[EXERCISE DETAILS] All of the data is to be printed again exactly as it appears.

[Collected data]
==================================================

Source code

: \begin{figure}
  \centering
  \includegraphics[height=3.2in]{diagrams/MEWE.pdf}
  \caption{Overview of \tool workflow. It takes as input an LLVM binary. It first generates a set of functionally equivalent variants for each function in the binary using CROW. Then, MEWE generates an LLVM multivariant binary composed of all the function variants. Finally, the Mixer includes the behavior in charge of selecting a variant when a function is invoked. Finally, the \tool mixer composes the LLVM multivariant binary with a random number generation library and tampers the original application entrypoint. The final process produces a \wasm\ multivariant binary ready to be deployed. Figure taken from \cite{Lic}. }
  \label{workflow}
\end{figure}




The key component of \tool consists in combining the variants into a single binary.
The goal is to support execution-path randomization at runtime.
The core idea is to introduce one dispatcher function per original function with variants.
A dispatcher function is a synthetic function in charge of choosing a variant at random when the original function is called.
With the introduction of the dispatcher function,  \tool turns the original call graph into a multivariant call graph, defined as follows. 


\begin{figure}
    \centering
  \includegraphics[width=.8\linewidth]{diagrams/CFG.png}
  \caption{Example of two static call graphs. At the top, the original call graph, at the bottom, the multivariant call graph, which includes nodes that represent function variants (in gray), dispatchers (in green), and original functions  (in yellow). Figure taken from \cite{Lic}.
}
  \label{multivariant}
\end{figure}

==================================================

[ANSWER BELOW]
Source code

: \begin{figure}
  \centering
  \includegraphics[height=3.2in]{diagrams/MEWE.pdf}
  \caption{Overview of \tool workflow. It takes as input an LLVM binary. It first generates a set of functionally equivalent variants for each function in the binary using CROW. Then, MEWE generates an LLVM multivariant binary composed of all the function variants. Finally, the Mixer includes the behavior in charge of selecting a variant when a function is invoked. Finally, the \tool mixer composes the LLVM multivariant binary with a random number generation library and tampers the original application entrypoint. The final process produces a \wasm\ multivariant binary ready to be deployed. Figure taken from \cite{Lic}. }
  \label{workflow}
\end{figure}




The key component of \tool consists in combining the variants into a single binary.
The goal is to support execution-path randomization at runtime.
The core idea is to introduce one dispatcher function per original function with variants.
A dispatcher function is a synthetic function in charge of choosing a variant at random when the original function is called.
With the introduction of the dispatcher function,  \tool turns the original call graph into a multivariant call graph, defined as follows. 


\begin{figure}
    \centering
  \includegraphics[width=.8\linewidth]{diagrams/CFG.png}
  \caption{Example of two static call graphs. At the top, the original call graph, at the bottom, the multivariant call graph, which includes nodes that represent function variants (in gray), dispatchers (in green), and original functions  (in yellow). Figure taken from \cite{Lic}.
}
  \label{multivariant}
\end{figure}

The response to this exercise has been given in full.